Par ailleurs, le montage de la part variable ne séduit guère. «Le mot “usine à gaz«n'est même pas à la hauteur de la complexité du système. C'est incompréhensible», s'amuse presque le Dr Patrick Pelloux, président de l'Amuf. «Comment les choses vont-elles se passer, poursuit-il ? Dans le même bloc, il va y avoir des médecins susceptibles d'avoir une prime de 15%, d'autres non; il va y avoir aussi des infirmières, des aides-soignantes dont le salaire, depuis des années, n'augmente pas aussi vite que l'inflation. On veut faire exploser l'hôpital?» Autre cas d'école, présenté par Jean-Michel Badet (Snphchu) : «Imaginons un service où un médecin est à la part variable, un autre a une activité libérale. Comment fait-on? Le premier va-t-il se bagarrer avec le second pour lui piquer son bloc et atteindre ses objectifs d'activité?»
«Un outil de restructuration».
«Le statut de PH était très intéressant parce qu'il déconnectait les médecins de la nécessité de produire des soins. La part variable met fin à cela», s'inquiète le Dr Pelloux (Amuf). Les praticiens s'alarment en outre de la dimension restructurante de la part variable, liée pour partie au volume d'activité des médecins. Les chirurgiens exerçant dans les hôpitaux et réalisant moins de 2 000 interventions par an ne peuvent pas y prétendre, par exemple. «Comment, dans ces conditions, les petits hôpitaux vont-ils pouvoir recruter?, se demande Jean Garric (Inph), qui poursuit : On va faire porter aux PH la responsabilité de cette mauvaise politique de restructuration!» La durée de séjour des patients est un autre critère d'attribution du nouveau bonus : «Elle doit être inférieure à la moyenne nationale, souligne le Dr Garric. Cela signifie qu'elle incite à garder les malades moins longtemps à l'hôpital. »
(1) Syndicat national des praticiens hospitaliers anesthésistes-réanimateurs, Syndicat national des médecins anesthésistes-réanimateurs des hôpitaux non universitaires et Association des médecins urgentistes de France.
(2) Intersyndicat national des praticiens hospitaliers et Confédération des praticiens des hôpitaux.
La bombe à retardement du compte épargne-temps
Avant de dépenser 50 millions d'euros pour financer la nouvelle part variable, les pouvoirs publics seraient bien inspirés, estiment un certain nombre d'organisations, de se pencher sur la «bombe à retardement» que représentent les comptes épargne-temps (CET) des PH. Institués dans le cadre des 35 heures, ces CET sont alimentés par les praticiens qui travaillent au-delà de leur temps de travail réglementaire.

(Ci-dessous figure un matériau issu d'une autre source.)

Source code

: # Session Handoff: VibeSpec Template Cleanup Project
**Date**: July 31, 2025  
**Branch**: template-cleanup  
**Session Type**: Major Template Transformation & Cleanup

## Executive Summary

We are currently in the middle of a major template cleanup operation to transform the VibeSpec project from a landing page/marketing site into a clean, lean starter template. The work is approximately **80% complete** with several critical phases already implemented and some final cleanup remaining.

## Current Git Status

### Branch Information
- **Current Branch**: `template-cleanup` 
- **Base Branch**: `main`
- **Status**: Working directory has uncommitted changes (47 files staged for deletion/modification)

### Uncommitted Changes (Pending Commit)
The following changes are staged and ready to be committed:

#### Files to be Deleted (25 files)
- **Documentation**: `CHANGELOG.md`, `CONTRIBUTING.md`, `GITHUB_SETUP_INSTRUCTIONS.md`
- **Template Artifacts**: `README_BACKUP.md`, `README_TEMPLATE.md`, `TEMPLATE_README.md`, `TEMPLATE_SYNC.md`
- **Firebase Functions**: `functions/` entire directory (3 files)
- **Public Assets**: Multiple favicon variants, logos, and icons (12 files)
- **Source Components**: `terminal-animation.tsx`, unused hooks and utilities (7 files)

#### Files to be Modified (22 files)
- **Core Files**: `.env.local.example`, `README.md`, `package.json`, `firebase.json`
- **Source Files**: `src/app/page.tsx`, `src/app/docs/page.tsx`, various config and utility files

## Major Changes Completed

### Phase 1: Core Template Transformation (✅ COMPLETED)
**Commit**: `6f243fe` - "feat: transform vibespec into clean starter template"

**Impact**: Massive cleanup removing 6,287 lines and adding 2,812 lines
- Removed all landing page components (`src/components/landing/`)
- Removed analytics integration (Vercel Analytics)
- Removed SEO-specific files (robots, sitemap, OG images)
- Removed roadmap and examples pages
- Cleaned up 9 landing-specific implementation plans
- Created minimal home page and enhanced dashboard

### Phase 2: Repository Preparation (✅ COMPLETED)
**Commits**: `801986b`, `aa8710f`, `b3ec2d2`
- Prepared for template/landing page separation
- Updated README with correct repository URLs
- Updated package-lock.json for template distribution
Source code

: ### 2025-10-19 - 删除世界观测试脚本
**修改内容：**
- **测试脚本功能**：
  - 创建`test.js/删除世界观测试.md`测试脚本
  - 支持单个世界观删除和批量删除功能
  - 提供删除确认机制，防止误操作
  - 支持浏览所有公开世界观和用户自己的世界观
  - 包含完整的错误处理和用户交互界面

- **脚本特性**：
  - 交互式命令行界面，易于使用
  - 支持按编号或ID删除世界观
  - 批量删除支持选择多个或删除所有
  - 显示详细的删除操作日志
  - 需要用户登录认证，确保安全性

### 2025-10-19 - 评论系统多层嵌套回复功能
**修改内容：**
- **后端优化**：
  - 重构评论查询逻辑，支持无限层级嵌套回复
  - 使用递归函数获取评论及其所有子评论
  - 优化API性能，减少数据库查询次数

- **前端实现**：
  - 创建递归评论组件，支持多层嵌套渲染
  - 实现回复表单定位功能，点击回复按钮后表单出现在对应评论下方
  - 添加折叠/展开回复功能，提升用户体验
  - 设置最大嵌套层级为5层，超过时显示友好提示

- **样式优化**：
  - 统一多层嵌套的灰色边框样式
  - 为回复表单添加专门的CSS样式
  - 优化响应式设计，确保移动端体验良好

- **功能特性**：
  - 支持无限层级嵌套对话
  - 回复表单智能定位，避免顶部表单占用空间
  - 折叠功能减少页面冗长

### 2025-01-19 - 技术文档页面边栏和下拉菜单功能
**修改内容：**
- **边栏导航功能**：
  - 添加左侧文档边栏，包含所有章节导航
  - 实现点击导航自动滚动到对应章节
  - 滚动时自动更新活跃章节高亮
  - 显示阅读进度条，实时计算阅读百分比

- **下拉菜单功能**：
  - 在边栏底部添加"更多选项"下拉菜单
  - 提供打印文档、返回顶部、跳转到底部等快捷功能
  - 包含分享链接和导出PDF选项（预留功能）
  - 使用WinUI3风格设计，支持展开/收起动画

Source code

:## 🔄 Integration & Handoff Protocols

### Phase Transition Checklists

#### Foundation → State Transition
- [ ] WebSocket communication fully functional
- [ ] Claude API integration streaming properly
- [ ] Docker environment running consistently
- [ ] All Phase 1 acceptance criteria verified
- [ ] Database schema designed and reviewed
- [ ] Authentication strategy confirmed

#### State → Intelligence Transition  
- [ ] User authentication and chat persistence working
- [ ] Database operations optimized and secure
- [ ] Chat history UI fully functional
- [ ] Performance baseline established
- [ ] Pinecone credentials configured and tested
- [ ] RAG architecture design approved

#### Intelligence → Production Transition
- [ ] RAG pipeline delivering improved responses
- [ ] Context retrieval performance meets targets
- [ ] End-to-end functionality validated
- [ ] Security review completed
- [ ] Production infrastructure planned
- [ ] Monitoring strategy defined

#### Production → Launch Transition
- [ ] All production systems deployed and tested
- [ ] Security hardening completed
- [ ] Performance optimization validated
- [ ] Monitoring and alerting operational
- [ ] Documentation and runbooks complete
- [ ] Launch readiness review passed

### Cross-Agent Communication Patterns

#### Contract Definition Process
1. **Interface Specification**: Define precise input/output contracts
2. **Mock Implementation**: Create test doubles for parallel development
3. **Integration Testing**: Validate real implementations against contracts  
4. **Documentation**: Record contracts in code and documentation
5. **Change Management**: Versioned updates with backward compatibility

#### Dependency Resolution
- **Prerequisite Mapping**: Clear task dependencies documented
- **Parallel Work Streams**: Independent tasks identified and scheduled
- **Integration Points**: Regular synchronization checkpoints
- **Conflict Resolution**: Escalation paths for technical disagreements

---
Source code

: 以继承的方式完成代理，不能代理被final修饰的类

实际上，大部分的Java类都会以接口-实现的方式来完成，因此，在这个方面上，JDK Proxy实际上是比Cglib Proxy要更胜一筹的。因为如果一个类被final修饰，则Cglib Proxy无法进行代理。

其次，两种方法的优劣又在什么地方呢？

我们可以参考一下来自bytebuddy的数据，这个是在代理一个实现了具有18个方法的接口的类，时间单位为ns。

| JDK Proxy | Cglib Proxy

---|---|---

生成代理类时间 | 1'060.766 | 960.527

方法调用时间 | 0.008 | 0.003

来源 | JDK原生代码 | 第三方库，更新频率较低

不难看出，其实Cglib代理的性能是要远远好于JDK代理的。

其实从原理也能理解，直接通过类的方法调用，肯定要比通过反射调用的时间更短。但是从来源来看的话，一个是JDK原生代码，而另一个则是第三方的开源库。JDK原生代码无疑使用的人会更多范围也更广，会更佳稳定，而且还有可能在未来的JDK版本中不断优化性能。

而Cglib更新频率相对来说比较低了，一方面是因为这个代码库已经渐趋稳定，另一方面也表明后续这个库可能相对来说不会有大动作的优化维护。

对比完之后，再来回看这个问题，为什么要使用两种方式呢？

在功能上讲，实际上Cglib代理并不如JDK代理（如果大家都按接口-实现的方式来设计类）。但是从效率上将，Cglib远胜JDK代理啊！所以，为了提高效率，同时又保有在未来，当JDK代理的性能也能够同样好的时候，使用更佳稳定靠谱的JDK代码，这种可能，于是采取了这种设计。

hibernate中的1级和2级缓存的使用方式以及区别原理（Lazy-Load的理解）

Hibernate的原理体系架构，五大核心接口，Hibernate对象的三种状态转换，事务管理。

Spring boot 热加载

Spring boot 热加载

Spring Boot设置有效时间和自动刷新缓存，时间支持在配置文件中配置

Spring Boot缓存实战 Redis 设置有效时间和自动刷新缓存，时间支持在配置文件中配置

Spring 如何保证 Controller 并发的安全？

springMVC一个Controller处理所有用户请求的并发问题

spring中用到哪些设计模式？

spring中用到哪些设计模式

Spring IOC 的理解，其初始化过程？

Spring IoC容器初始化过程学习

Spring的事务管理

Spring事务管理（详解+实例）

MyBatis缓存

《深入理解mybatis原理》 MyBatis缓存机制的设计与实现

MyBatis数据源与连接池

Ils peuvent être soldés en cours ou en fin de carrière et représentent, au bout du compte, autant de temps médical en moins pour les hôpitaux. «La mèche de la bombe est allumée, et elle se consume, prévient le Dr Jean-Michel Badet, président du Syndicat national des PH de CHU (Snphchu), car les praticiens vont commencer à manger des jours en 2012».
Dans son hôpital – le CHU de Besançon –, le Dr Badet estime que les CET, s'ils étaient soldés aujourd'hui d'un seul coup, représentent déjà 10 % du temps médical total de l'établissement.
Les CET posent, en outre, problème en cas de décès de leurs titulaires. «Quand leurs ayants droit en réclament le solde, les hôpitaux refusent», signale le Dr Patrick Pelloux, président de l'Amuf (Association des médecins urgentistes de France).